## [TASK REQUIREMENTS]
Continue the methods passage on the liver cell models, starting after its last sentence.

## [SOURCE EXTRACT]
--- START ---

All chemicals were purchased from Sigma Chemical Company (St. Louis, MO, USA) via the local distributor in Taiwan, unless otherwise specified. Adult human hepatic cell lines L02 (kindly provided by Dr. Shuang-En Chuang at National Institute of Cancer Research, Miaoli County, Taiwan) and HepG2 cells expressing glycine-N methyltransferase GNMT (GNMT+) [19,31] were used as liver-derived cell models. L02 was reported to express adoMet synthase (MAT)1A, betaine-homocysteine methyltransferase (BHMT), and methionine synthase (MTR) but not MAT2A [32], which would be more relevant to normal hepatocyte metabolism. GNMT+ cell was chosen as we have thoroughly characterized 1C metabolic kinetics in this model [19,33,34], and it would be a better cell model for investigating hepatic metabolism compared to wildtype HepG2 cells [35].

--- END ---

## [THE DATA]
--- START ---

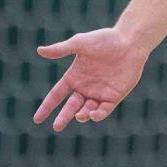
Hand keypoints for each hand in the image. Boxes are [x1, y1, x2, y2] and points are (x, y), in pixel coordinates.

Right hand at [32, 27, 150, 131]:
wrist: (130, 42)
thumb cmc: (105, 40)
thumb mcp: (81, 43)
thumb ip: (61, 49)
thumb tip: (39, 50)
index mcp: (74, 76)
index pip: (56, 94)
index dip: (47, 106)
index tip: (36, 119)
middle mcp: (85, 87)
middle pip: (70, 106)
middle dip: (63, 117)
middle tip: (57, 127)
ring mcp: (99, 93)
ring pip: (86, 110)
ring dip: (81, 115)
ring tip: (80, 115)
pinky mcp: (114, 97)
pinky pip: (103, 110)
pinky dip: (97, 115)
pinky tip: (93, 114)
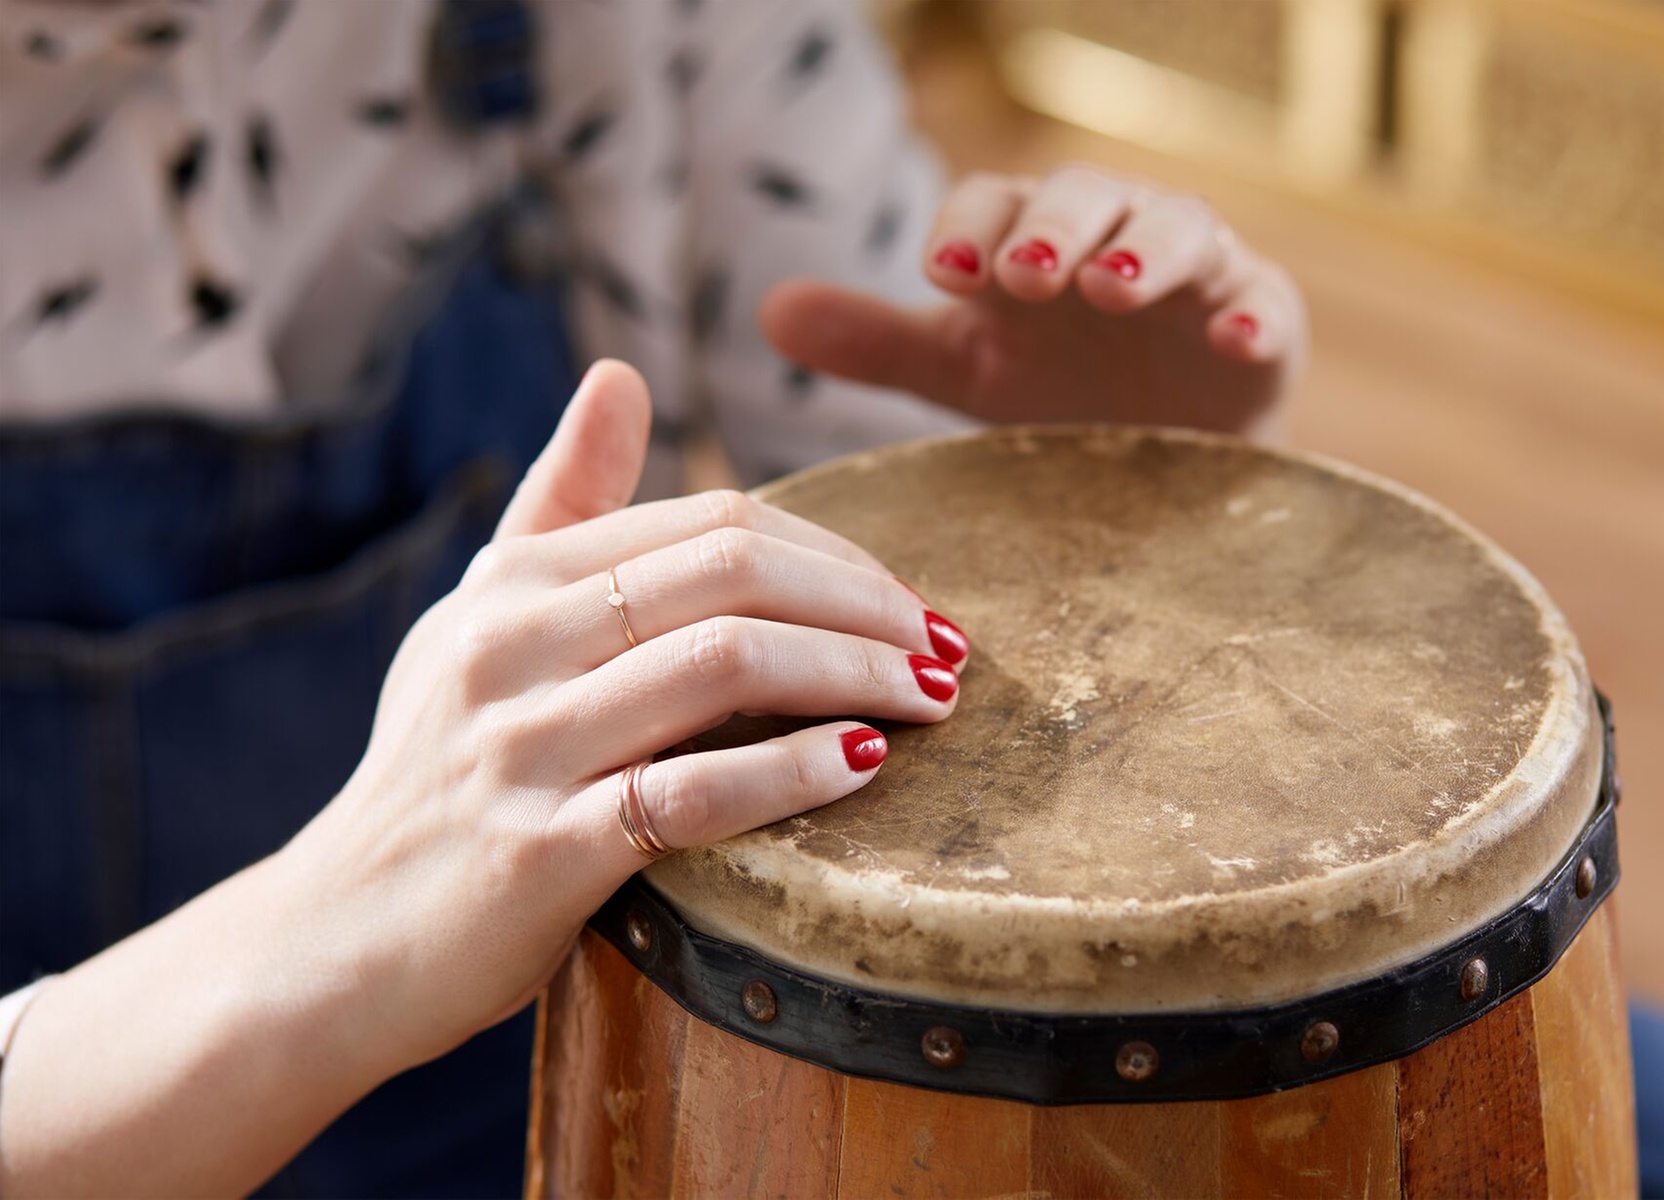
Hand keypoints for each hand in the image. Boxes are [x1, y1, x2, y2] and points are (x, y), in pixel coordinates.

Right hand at [286, 361, 969, 1073]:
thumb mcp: (481, 616)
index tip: (911, 602)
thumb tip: (622, 374)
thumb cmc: (438, 768)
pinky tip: (863, 765)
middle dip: (867, 605)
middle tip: (947, 648)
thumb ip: (562, 500)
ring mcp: (523, 744)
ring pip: (723, 665)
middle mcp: (514, 641)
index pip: (718, 524)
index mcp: (519, 578)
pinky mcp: (539, 852)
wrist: (338, 937)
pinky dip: (790, 773)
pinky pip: (689, 793)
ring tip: (931, 699)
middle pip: (734, 575)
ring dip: (855, 674)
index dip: (838, 556)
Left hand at [760, 166, 1304, 438]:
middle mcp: (1113, 234)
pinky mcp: (1261, 320)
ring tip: (1115, 288)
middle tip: (1024, 275)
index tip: (942, 277)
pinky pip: (1263, 305)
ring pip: (1179, 228)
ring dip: (1148, 251)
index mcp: (1033, 238)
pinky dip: (1250, 316)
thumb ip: (880, 342)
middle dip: (1055, 228)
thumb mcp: (966, 372)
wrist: (1167, 462)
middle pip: (1086, 198)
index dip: (968, 231)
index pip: (993, 205)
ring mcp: (1195, 272)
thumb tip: (767, 310)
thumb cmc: (1059, 396)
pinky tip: (1229, 340)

--- END ---

## [RESULT BELOW]
Cells were grown in minimal essential medium (MEM) or alpha minimal essential medium (αMEM) containing 10% FBS (Gibco, Gaithersburg, MD, USA), penicillin (100,000 units/L), streptomycin (100 mg/L), amphotericin (0.25 mg/L) in 5% CO2 at 37 °C, and the media were replaced every 72 h. MTX dose at 50 nM was chosen based on relevant physiological concentration in human cells and on our previous studies [30]. Intracellular MTX concentration was 18–51 nM in erythrocytes of rheumatoid arthritis (RA) patients on low-dose MTX therapy [36]. HepG2+GNMT cells were treated with MTX (50 nM) with and without folinate supplementation (100 nM) before, during, or after the MTX treatment for 24 h, defined as “pre-treatment”, “co-treatment”, and “post-treatment”, respectively (Figure 5).

Figure 5.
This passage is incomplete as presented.